Duplicate Saves a copy under a new auto-numbered name, leaving the original untouched.
Delete Deletes the preset chosen in the dropdown (asks to confirm). If you delete the running preset, Adaptive Mode stops.
Start Starts Adaptive Mode with the current settings. The button turns into Stop while it runs.

You need a preset selected or a name entered before you can start.


Settings

Basic Adaptive Mode Settings

Setting Default Description
Polling Rate 2 s How often Adaptive Mode reads sensors and adjusts, in seconds. Clamped to 1-8.
Max Temperature Limit 85 °C The temperature Adaptive Mode aims to stay under. It backs off the power limit as the CPU approaches this.
Max Power Limit 28 W The highest power limit Adaptive Mode is allowed to set. It ramps up toward this when there's thermal headroom and load to use it.
Curve Optimiser off Enables adaptive all-core Curve Optimiser tuning.
Max Curve Optimiser Limit 30 The largest negative Curve Optimiser offset Adaptive Mode is allowed to set when the toggle above is on.

Turbo Boost Overdrive iGPU Settings

Setting Default Description
Turbo Boost Overdrive iGPU off Enables adaptive iGPU clock tuning.
Maximum iGPU Clock Limit 2000 MHz The highest iGPU clock Adaptive Mode is allowed to set.
Minimum iGPU Clock Limit 400 MHz The lowest iGPU clock Adaptive Mode is allowed to set.
Minimum CPU Clock Limit 1200 MHz When the CPU clock drops below this, Adaptive Mode starts throttling the iGPU clock to hand power back to the cores.

ASUS Power Profile

Only shown on ASUS laptops.

Setting Description
ASUS Power Profile When on, Adaptive Mode keeps the chosen ASUS profile applied.
Profile Silent, Balanced or Turbo.

NVIDIA GPU Tuning

Only shown when an NVIDIA dGPU is present.

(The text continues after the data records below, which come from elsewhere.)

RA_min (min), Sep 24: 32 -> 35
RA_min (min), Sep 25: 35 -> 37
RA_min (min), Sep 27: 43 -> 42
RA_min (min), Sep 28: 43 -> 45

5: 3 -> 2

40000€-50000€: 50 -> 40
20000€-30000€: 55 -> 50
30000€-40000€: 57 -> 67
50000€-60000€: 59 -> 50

Setting Default Description
NVIDIA GPU Tuning off When on, Adaptive Mode keeps the GPU clock settings below applied.
Max GPU Clock 4000 MHz The maximum point on the GPU's frequency/voltage curve. Lowering this below the rated boost clock undervolts the GPU; raise the core offset to claw the lost clock back. Set it to the slider maximum to reset.
GPU Core Offset 0 MHz Clock offset for the GPU core.
GPU Mem Offset 0 MHz Clock offset for the GPU VRAM.

How it works

Each polling tick the daemon reads the sensors and decides what to apply:

  • Power limit. It compares CPU load and temperature against your limits and moves the power limit in small steps - up when there's headroom and the cores are busy, down as the temperature gets close to the limit. For the first couple of ticks it runs a short warm-up at a slightly lower floor so it settles instead of overshooting.
  • Curve Optimiser (if enabled) is tuned toward your Max Curve Optimiser Limit based on load.
  • iGPU clocks (if Turbo Boost Overdrive iGPU is enabled) are adjusted between your min and max, and pulled back when the CPU clock falls below the Minimum CPU Clock Limit.
  • ASUS profile and NVIDIA clocks (if enabled) are re-applied every tick, so a desktop environment or driver can't quietly undo them.

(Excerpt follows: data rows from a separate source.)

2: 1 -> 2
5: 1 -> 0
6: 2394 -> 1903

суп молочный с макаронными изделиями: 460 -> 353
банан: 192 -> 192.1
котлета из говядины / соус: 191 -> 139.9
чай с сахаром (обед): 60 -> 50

While Adaptive Mode runs, the reapply loop and the AC/battery Automations monitor pause, and applying a preset by hand from the Premade or Custom tabs is blocked - stop Adaptive Mode first. Stopping it reverts to your saved preset.


Starting automatically

Turn on Auto start adaptive mode in the Settings tab (7) to have the daemon start your saved adaptive preset on its own every time the service starts, including after a reboot.

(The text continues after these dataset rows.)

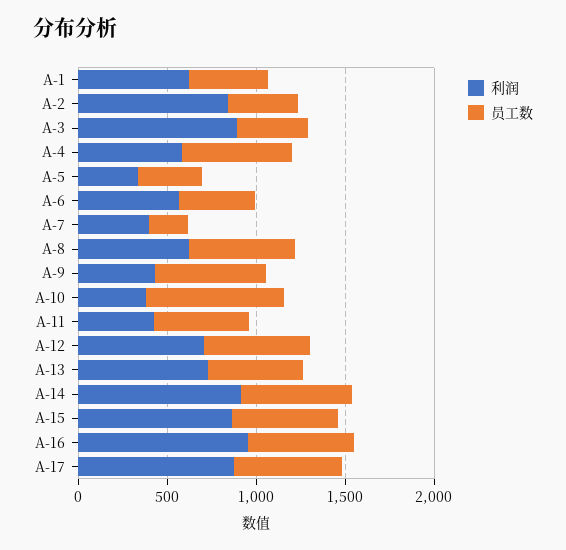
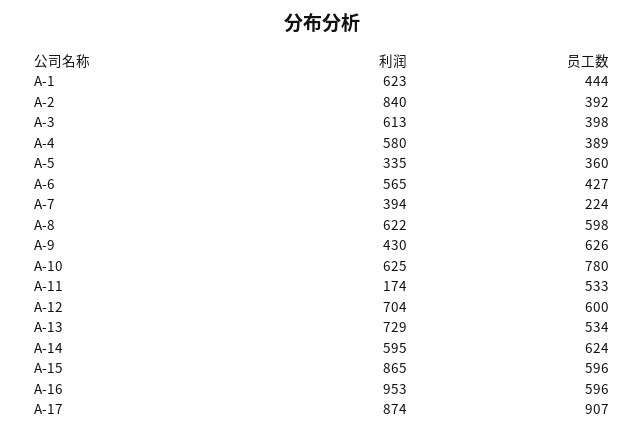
利润, A-3: 900 -> 613
员工数, A-4: 600 -> 389
利润, A-10: 400 -> 625
利润, A-11: 400 -> 174
利润, A-14: 900 -> 595
员工数, A-17: 600 -> 907

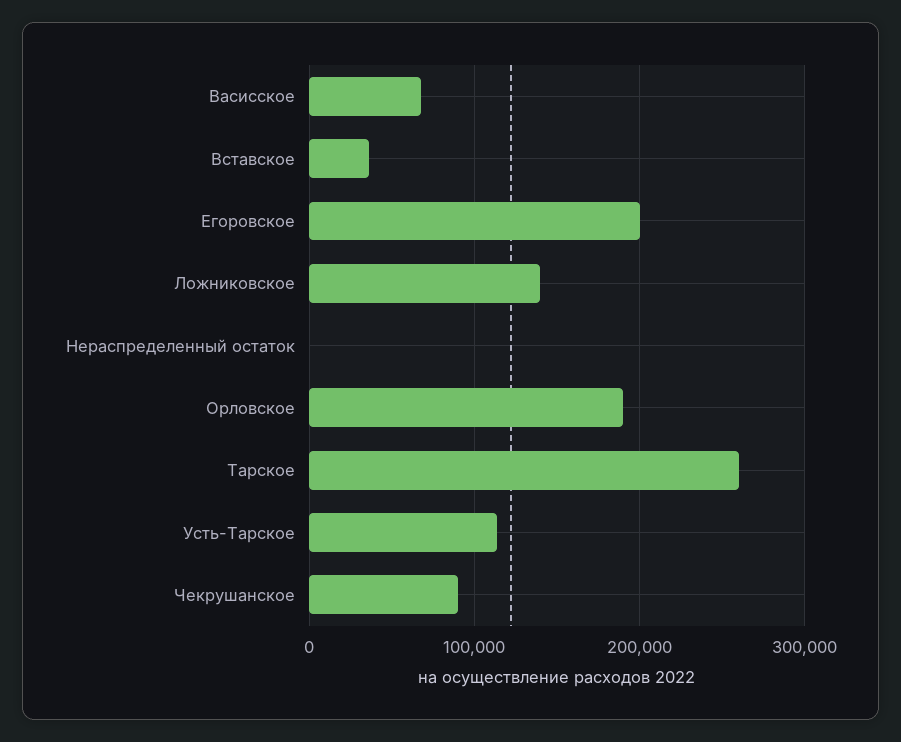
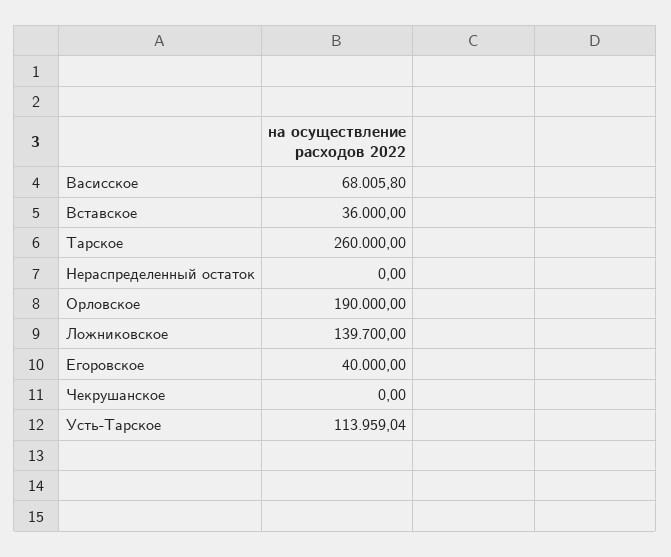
Егоровское: 200000 -> 40000
Чекрушанское: 90000 -> 0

With that setting off, Adaptive Mode still survives a daemon restart while the machine stays up (a crash, or Restart from the Settings tab) - it picks up where it left off. It does not come back after a full reboot unless auto-start is on.

The selected preset and the polling rate are stored in config.ini under [Adaptive]; the preset values themselves live in adaptive.json. See Configuration.